* **Information shown**:
------------------------------------------------------------

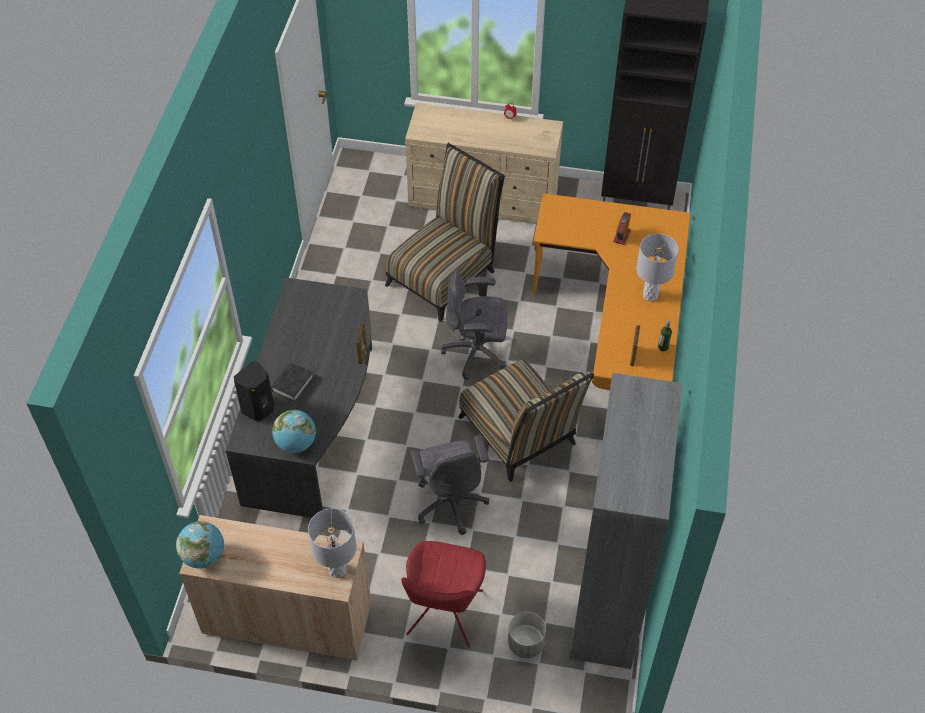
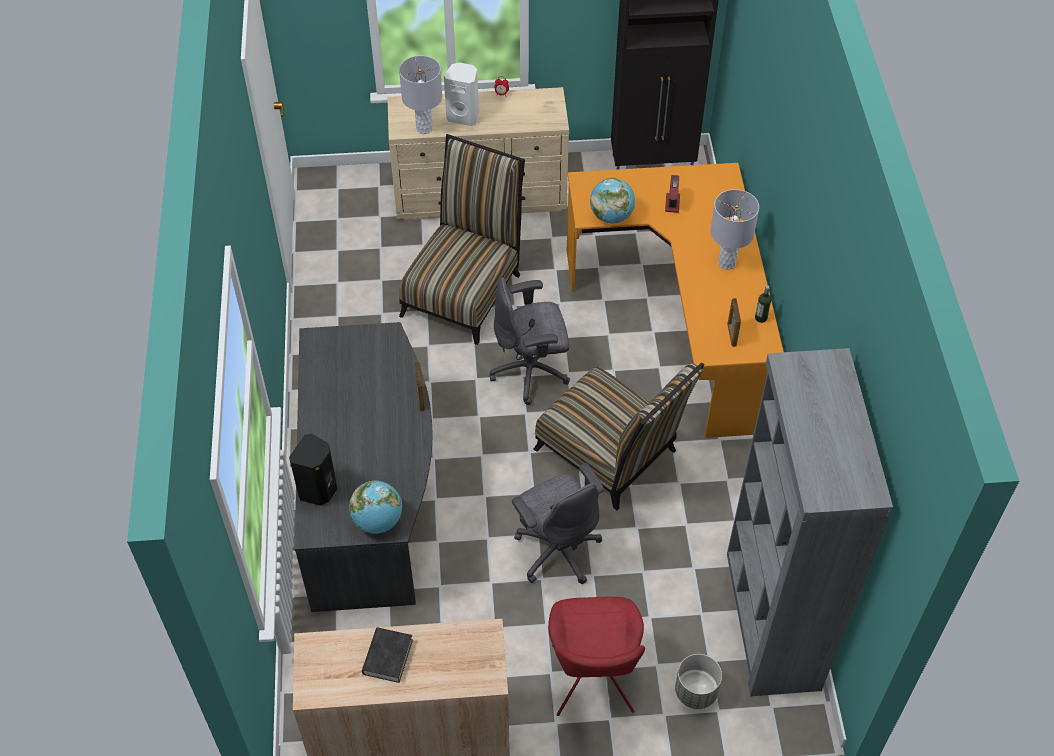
camera: 15 degrees left, 0 degrees up
(204, 556) = (316, 681): globe -> globe (611, 216)
(292, 384) = (350, 452): black book -> black book (387, 657)
(337, 570) = (483, 659): grey table lamp -> grey table lamp (424, 129)
(472, 130) = (464, 116): none -> white speaker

------------------------------------------------------------

* **Task instructions**:
Output the data above without changes, apart from leaving out the pictures.

* **Completed exercise**:
camera: 15 degrees left, 0 degrees up
(204, 556) = (316, 681): globe -> globe (611, 216)
(292, 384) = (350, 452): black book -> black book (387, 657)
(337, 570) = (483, 659): grey table lamp -> grey table lamp (424, 129)
(472, 130) = (464, 116): none -> white speaker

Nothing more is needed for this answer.